*Source material:*
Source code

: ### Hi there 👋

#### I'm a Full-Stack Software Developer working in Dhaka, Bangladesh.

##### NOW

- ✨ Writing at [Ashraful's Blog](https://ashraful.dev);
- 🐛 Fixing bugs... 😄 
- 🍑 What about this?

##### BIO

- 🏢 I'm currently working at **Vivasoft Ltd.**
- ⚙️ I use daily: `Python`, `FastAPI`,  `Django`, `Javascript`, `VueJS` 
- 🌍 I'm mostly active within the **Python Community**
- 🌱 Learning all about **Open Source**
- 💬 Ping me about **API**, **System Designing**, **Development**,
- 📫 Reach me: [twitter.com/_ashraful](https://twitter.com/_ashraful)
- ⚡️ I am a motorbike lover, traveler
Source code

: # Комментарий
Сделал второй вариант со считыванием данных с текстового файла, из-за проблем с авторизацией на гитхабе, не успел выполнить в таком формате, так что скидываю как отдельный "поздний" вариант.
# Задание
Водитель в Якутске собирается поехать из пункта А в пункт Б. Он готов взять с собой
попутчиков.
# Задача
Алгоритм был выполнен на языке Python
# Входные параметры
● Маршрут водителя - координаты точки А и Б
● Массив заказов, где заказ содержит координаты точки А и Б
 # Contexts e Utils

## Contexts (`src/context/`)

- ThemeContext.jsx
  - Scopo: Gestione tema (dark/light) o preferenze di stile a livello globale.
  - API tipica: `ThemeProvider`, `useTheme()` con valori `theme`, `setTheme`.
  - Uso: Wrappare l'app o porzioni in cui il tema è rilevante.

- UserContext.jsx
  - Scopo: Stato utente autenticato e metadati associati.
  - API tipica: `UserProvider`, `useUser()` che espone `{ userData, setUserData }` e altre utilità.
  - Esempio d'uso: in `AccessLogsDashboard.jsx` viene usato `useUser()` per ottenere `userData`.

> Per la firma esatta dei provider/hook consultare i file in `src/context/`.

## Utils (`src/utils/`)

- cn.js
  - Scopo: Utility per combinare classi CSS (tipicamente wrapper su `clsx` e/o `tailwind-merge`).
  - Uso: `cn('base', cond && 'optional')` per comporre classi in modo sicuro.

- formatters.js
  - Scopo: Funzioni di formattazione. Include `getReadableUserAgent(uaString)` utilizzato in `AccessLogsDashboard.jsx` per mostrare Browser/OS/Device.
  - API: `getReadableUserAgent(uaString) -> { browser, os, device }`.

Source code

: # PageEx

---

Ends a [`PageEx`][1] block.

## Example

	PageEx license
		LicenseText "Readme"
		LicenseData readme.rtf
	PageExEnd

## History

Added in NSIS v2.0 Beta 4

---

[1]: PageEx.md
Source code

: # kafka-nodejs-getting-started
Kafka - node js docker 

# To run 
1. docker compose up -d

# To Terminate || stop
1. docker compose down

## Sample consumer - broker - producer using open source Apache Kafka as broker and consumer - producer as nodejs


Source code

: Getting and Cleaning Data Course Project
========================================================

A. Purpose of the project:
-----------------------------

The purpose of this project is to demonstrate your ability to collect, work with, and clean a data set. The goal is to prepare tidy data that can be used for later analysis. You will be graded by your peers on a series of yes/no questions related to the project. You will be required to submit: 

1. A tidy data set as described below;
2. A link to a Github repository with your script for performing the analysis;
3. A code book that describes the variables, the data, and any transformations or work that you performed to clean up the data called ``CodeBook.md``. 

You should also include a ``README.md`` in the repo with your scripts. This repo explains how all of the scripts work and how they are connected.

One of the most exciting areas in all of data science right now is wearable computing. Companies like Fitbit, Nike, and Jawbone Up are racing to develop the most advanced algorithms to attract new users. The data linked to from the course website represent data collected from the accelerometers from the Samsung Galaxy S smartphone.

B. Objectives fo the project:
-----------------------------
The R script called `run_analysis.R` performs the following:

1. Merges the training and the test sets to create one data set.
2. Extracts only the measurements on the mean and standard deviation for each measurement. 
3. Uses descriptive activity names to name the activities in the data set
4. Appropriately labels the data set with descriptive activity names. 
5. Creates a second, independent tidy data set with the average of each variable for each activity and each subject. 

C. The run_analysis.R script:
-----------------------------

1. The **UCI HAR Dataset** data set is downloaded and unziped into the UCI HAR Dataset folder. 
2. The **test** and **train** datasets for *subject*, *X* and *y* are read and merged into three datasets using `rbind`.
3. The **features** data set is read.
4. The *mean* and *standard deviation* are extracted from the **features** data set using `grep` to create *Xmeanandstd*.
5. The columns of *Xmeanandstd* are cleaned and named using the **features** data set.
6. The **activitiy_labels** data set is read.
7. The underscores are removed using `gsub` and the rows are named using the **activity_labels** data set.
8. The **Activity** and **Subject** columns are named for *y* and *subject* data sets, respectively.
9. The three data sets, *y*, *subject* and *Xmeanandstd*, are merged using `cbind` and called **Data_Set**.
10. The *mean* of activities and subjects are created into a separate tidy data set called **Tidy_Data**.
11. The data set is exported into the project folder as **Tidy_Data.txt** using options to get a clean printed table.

*Your instructions:*
Recite the full listing above exactly.

*Result for this exercise:*
Source code

: ### Hi there 👋

#### I'm a Full-Stack Software Developer working in Dhaka, Bangladesh.

##### NOW

- ✨ Writing at [Ashraful's Blog](https://ashraful.dev);
- 🐛 Fixing bugs... 😄 
- 🍑 What about this?

##### BIO

- 🏢 I'm currently working at **Vivasoft Ltd.**
- ⚙️ I use daily: `Python`, `FastAPI`,  `Django`, `Javascript`, `VueJS` 
- 🌍 I'm mostly active within the **Python Community**
- 🌱 Learning all about **Open Source**
- 💬 Ping me about **API**, **System Designing**, **Development**,
- 📫 Reach me: [twitter.com/_ashraful](https://twitter.com/_ashraful)
- ⚡️ I am a motorbike lover, traveler
Source code

: # Комментарий
Сделал второй вариант со считыванием данных с текстового файла, из-за проблем с авторизацией на гитхабе, не успел выполнить в таком формате, так что скидываю как отдельный "поздний" вариант.
# Задание
Водитель в Якутске собирается поехать из пункта А в пункт Б. Он готов взять с собой
попутчиков.
# Задача
Алгоритм был выполнен на языке Python
# Входные параметры
● Маршрут водителя - координаты точки А и Б
● Массив заказов, где заказ содержит координаты точки А и Б
 # Contexts e Utils

## Contexts (`src/context/`)

- ThemeContext.jsx
  - Scopo: Gestione tema (dark/light) o preferenze di stile a livello globale.
  - API tipica: `ThemeProvider`, `useTheme()` con valori `theme`, `setTheme`.
  - Uso: Wrappare l'app o porzioni in cui il tema è rilevante.

- UserContext.jsx
  - Scopo: Stato utente autenticato e metadati associati.
  - API tipica: `UserProvider`, `useUser()` che espone `{ userData, setUserData }` e altre utilità.
  - Esempio d'uso: in `AccessLogsDashboard.jsx` viene usato `useUser()` per ottenere `userData`.

> Per la firma esatta dei provider/hook consultare i file in `src/context/`.

## Utils (`src/utils/`)

- cn.js
  - Scopo: Utility per combinare classi CSS (tipicamente wrapper su `clsx` e/o `tailwind-merge`).
  - Uso: `cn('base', cond && 'optional')` per comporre classi in modo sicuro.

- formatters.js
  - Scopo: Funzioni di formattazione. Include `getReadableUserAgent(uaString)` utilizzato in `AccessLogsDashboard.jsx` per mostrare Browser/OS/Device.
  - API: `getReadableUserAgent(uaString) -> { browser, os, device }`.

Source code

: # PageEx

---

Ends a [`PageEx`][1] block.

## Example

	PageEx license
		LicenseText "Readme"
		LicenseData readme.rtf
	PageExEnd

## History

Added in NSIS v2.0 Beta 4

---

[1]: PageEx.md
Source code

: # kafka-nodejs-getting-started
Kafka - node js docker 

# To run 
1. docker compose up -d

# To Terminate || stop
1. docker compose down

## Sample consumer - broker - producer using open source Apache Kafka as broker and consumer - producer as nodejs


Source code

: Getting and Cleaning Data Course Project
========================================================

A. Purpose of the project:
-----------------------------

The purpose of this project is to demonstrate your ability to collect, work with, and clean a data set. The goal is to prepare tidy data that can be used for later analysis. You will be graded by your peers on a series of yes/no questions related to the project. You will be required to submit: 

1. A tidy data set as described below;
2. A link to a Github repository with your script for performing the analysis;
3. A code book that describes the variables, the data, and any transformations or work that you performed to clean up the data called ``CodeBook.md``. 

You should also include a ``README.md`` in the repo with your scripts. This repo explains how all of the scripts work and how they are connected.

One of the most exciting areas in all of data science right now is wearable computing. Companies like Fitbit, Nike, and Jawbone Up are racing to develop the most advanced algorithms to attract new users. The data linked to from the course website represent data collected from the accelerometers from the Samsung Galaxy S smartphone.

B. Objectives fo the project:
-----------------------------
The R script called `run_analysis.R` performs the following:

1. Merges the training and the test sets to create one data set.
2. Extracts only the measurements on the mean and standard deviation for each measurement. 
3. Uses descriptive activity names to name the activities in the data set
4. Appropriately labels the data set with descriptive activity names. 
5. Creates a second, independent tidy data set with the average of each variable for each activity and each subject. 

C. The run_analysis.R script:
-----------------------------

1. The **UCI HAR Dataset** data set is downloaded and unziped into the UCI HAR Dataset folder. 
2. The **test** and **train** datasets for *subject*, *X* and *y* are read and merged into three datasets using `rbind`.
3. The **features** data set is read.
4. The *mean* and *standard deviation* are extracted from the **features** data set using `grep` to create *Xmeanandstd*.
5. The columns of *Xmeanandstd* are cleaned and named using the **features** data set.
6. The **activitiy_labels** data set is read.
7. The underscores are removed using `gsub` and the rows are named using the **activity_labels** data set.
8. The **Activity** and **Subject** columns are named for *y* and *subject* data sets, respectively.
9. The three data sets, *y*, *subject* and *Xmeanandstd*, are merged using `cbind` and called **Data_Set**.
10. The *mean* of activities and subjects are created into a separate tidy data set called **Tidy_Data**.
11. The data set is exported into the project folder as **Tidy_Data.txt** using options to get a clean printed table.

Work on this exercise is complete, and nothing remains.